A former top boss at Enron’s Internet unit testified in court Tuesday that his former co-chief executive lied to analysts in a key presentation that sent the energy company’s share price soaring in 2000.

Kenneth Rice, the former co-chief executive of Enron Broadband Services in his third day of testimony in the trial of five of his former colleagues, said claims made by co-CEO Joseph Hirko to analysts were not true and were designed to mislead investors.

Prosecutors showed a video of the Jan. 20, 2000, analyst meeting to jurors, where Rice, Hirko, former Enron CEO Jeff Skilling and others touted the software and computer systems they claimed would allow the company to control broadband Internet traffic.

“Is this something that will exist in five years? No, this is something that exists today,” Hirko told the analysts’ meeting in the video.

Under questioning from federal prosecutor Ben Campbell, Rice, appearing as part of a plea agreement, said both he and Hirko knew those claims were false.

“It did not exist,” he said. “We did not have a software layer capable of doing those things.”

Enron’s stock price jumped nearly $20 in the run-up to the January analysts meeting, and added another $13 the day of the presentation, largely from the hype the company was generating about its Internet business, Rice said.

On trial with Hirko for conspiracy and fraud are fellow EBS technology executives Rex Shelby and Scott Yeager and former EBS finance executives Kevin Howard and Michael Krautz. Hirko, Shelby and Yeager are also charged with insider trading and money laundering. All five pleaded not guilty.
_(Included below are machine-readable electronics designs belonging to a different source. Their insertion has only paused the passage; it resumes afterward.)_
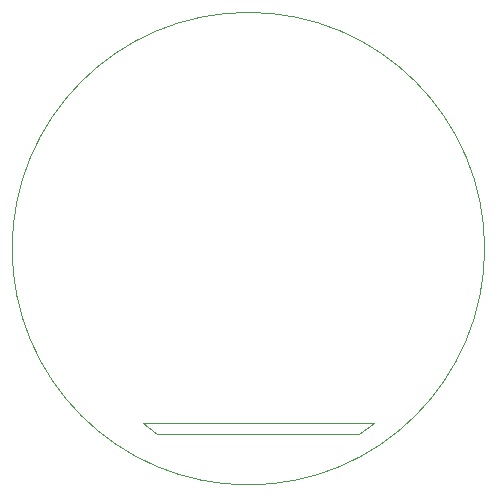
<source format=gbr>
G04 #@! TF.GenerationSoftware,KiCad,Pcbnew,(5.1.6)-1*
G04 #@! TF.CreationDate,2020-09-19T09:47:58+02:00*
G04 #@! TF.ProjectId,ArduinoProMicroUSB,41726475-696e-46f5-9072-6f4d6963726f,rev?*
G04 #@! TF.SameCoordinates,Original*
G04 #@! TF.FileFunction,Profile,NP*
%FSLAX46Y46*%
G04 Gerber Fmt 4.6, Leading zero omitted, Abs format (unit mm)*
G04 Created by KiCad (PCBNEW (5.1.6)-1) date 2020-09-19 09:47:58*
%MOMM*%
%LPD*%
G01*
G04 APERTURE LIST*
G04 #@! TA.AperFunction,Profile*
%ADD10C,0.050000*%
G04 #@! TD*
G04 APERTURE END LIST*
D10*
X161861500Y-76009500D02*
X163068000Y-76962000D01*
X181483000Y-76009500D02*
X180149500Y-76962000D01*
X163068000Y-76962000D02*
X180149500Y-76962000D01*
X161861500Y-76009500D02*
X181483000Y-76009500D01*
X190817500Y-61277500D02*
G75*
G03*
X190817500Y-61277500I-20002500J0D01*
G01*
M02*

</source>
Tuesday’s testimony focused heavily on the analyst meeting, which also featured a speech from Sun Microsystems Chairman Scott McNealy praising Enron’s Internet strategy. McNealy attended the meeting at the urging of Skilling after Enron agreed to buy several thousand servers from the network computer maker.

McNealy’s appearance was designed to help convince the analysts that Enron had partnered with tech sector heavyweights, Rice said. “In effect, we were getting the good housekeeping seal of approval,” he said.

In his testimony on Monday, Rice described disarray at EBS, which was scrambling to overcome huge technical problems.

Rice said Enron executives, under the direction of Skilling, pushed hard to have the unit valued at $20 billion in a bid to drive the company’s flagging stock price up.

Rice, who has not yet been sentenced for his role at the company, said that valuation boosted his own portfolio of Enron stock by about $25 million.

Skilling is facing a separate trial in 2005, along with former Enron Chairman Kenneth Lay and former Chief Accounting Officer Richard Causey.